- Stored dataset items
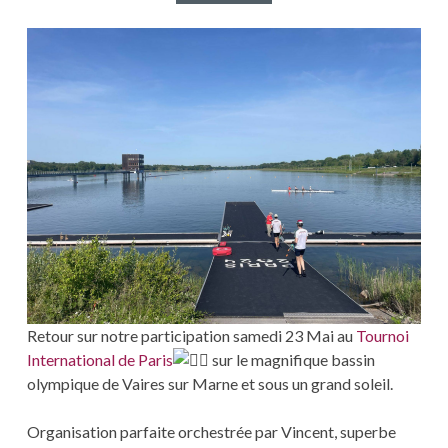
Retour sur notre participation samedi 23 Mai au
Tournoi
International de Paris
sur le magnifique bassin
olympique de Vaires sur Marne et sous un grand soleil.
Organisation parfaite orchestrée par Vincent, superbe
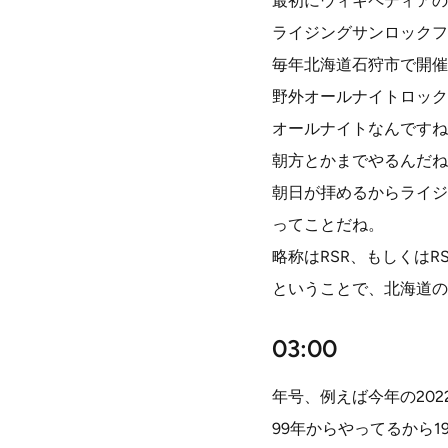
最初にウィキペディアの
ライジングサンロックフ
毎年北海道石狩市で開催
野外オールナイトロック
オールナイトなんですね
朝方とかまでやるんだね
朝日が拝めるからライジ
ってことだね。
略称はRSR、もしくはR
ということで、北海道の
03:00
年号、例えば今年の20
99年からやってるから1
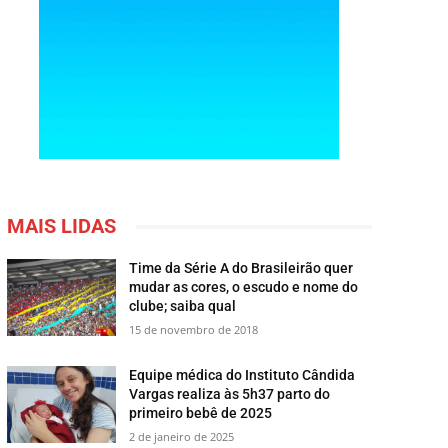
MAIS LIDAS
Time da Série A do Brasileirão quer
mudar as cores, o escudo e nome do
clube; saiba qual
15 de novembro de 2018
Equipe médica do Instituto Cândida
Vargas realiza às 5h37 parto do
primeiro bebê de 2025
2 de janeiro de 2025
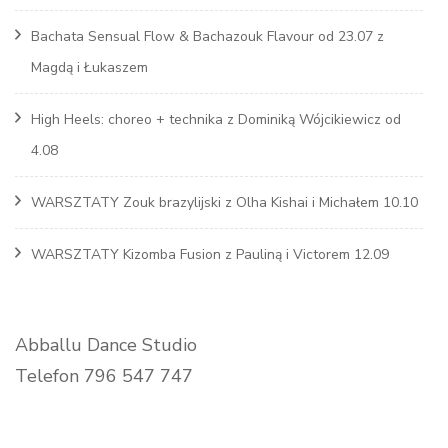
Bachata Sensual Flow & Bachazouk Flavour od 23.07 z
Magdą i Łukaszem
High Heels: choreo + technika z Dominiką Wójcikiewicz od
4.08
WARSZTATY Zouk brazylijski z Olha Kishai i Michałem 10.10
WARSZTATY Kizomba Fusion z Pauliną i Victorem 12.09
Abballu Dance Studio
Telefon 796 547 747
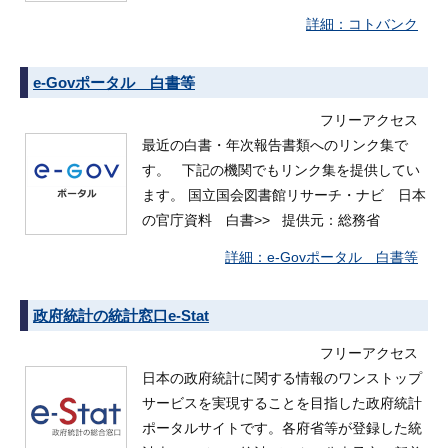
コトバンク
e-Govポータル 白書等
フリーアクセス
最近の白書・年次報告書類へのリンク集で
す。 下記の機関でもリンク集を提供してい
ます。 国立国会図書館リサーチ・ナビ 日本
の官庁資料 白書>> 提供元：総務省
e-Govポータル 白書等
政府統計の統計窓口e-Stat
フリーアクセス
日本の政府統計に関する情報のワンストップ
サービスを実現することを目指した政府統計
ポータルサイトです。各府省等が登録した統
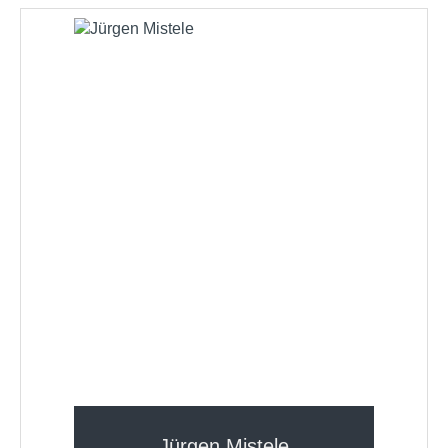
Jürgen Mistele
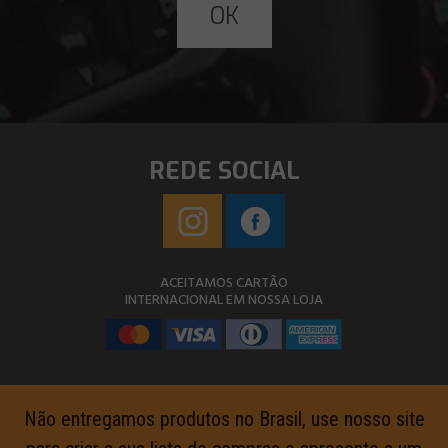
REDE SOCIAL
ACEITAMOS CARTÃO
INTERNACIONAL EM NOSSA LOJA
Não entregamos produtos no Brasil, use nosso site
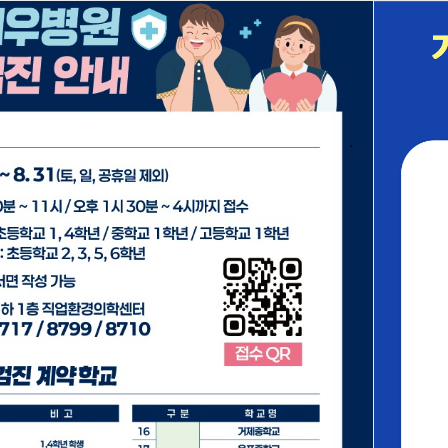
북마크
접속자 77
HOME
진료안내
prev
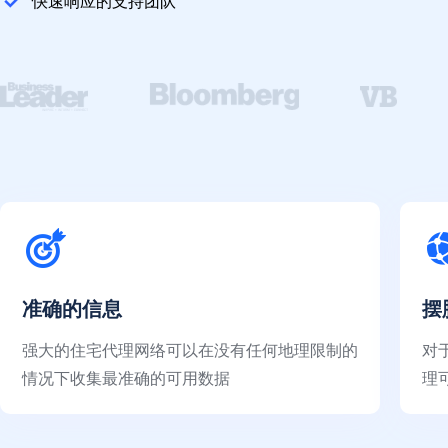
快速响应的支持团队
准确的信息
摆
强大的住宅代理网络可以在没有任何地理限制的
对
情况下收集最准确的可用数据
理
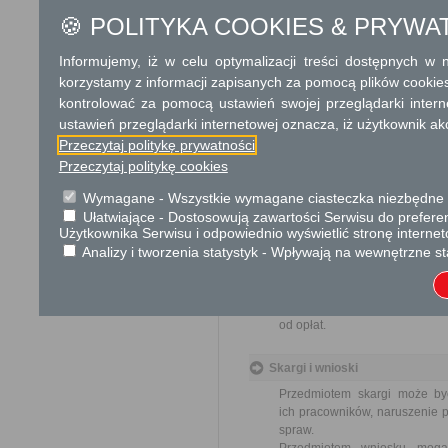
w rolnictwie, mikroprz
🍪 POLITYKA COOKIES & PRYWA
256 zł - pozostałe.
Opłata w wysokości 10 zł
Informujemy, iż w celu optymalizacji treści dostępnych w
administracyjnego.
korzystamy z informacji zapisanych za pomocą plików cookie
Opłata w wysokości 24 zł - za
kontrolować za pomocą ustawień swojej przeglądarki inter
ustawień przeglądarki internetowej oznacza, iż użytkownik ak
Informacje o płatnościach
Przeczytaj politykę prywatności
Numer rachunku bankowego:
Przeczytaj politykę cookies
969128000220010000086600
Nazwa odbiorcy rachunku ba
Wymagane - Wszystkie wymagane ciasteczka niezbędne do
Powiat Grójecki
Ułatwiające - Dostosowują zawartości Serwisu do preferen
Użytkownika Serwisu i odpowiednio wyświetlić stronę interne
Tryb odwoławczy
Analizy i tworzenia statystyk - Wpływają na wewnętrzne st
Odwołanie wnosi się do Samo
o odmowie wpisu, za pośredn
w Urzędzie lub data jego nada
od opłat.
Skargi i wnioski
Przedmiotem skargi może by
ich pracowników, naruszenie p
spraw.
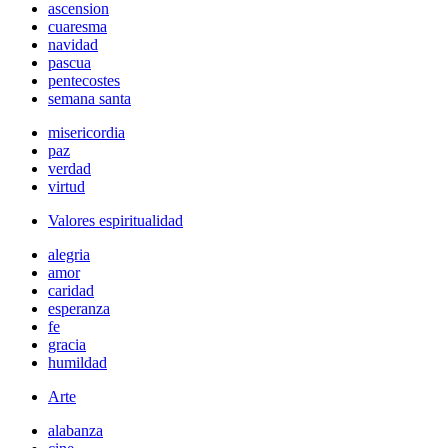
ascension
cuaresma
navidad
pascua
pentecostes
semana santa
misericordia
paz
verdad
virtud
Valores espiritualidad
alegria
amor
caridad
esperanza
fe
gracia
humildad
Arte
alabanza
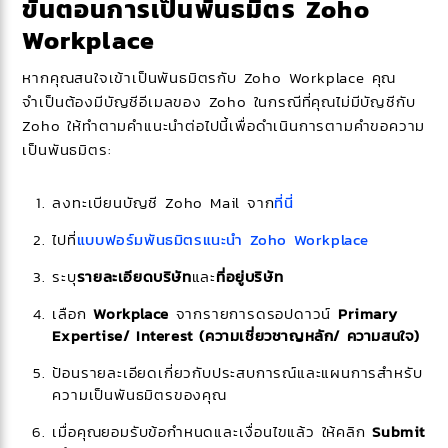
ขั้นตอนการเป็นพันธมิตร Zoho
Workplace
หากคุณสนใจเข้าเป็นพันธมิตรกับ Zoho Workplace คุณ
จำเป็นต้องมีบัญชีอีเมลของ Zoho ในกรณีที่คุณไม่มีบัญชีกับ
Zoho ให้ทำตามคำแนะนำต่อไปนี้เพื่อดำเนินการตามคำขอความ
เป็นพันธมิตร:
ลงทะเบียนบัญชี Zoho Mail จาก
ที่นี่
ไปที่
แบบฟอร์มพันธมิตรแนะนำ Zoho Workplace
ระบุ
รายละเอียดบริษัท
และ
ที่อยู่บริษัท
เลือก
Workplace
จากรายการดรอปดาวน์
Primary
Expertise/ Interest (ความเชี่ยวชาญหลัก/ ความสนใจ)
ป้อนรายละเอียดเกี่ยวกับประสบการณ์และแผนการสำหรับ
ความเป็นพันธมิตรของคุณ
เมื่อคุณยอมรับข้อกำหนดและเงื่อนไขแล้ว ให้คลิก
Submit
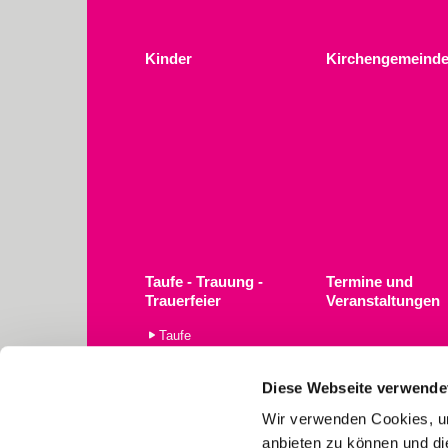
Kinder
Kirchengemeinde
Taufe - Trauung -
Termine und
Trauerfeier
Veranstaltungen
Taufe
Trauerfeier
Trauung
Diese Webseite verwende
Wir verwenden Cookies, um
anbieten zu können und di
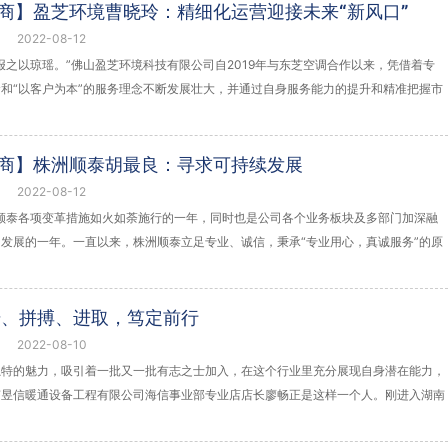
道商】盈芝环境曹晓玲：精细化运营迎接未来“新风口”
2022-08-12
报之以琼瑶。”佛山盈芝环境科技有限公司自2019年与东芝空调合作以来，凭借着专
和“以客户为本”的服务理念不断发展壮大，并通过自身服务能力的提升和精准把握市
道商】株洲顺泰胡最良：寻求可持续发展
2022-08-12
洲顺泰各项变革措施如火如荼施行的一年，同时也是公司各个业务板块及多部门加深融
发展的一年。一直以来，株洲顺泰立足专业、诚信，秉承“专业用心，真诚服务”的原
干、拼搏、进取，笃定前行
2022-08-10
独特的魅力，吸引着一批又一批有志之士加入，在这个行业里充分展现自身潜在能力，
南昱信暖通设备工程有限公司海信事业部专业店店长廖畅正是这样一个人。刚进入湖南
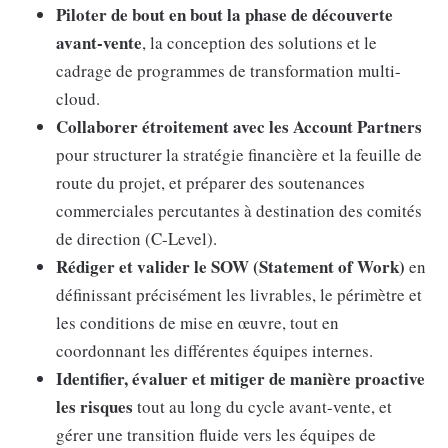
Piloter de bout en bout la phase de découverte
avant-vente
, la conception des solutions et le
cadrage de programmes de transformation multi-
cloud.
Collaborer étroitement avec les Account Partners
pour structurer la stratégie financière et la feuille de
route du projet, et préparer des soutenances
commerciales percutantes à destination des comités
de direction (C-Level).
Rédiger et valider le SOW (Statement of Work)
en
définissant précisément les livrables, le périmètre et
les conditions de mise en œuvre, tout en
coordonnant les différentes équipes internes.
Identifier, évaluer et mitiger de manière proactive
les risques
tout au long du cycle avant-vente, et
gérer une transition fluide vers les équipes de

- INSTRUCTION
The answer must be every line from the entries above that holds the string "przeglądarki".

- TASK SOLUTION
kontrolować za pomocą ustawień swojej przeglądarki inter
ustawień przeglądarki internetowej oznacza, iż użytkownik ak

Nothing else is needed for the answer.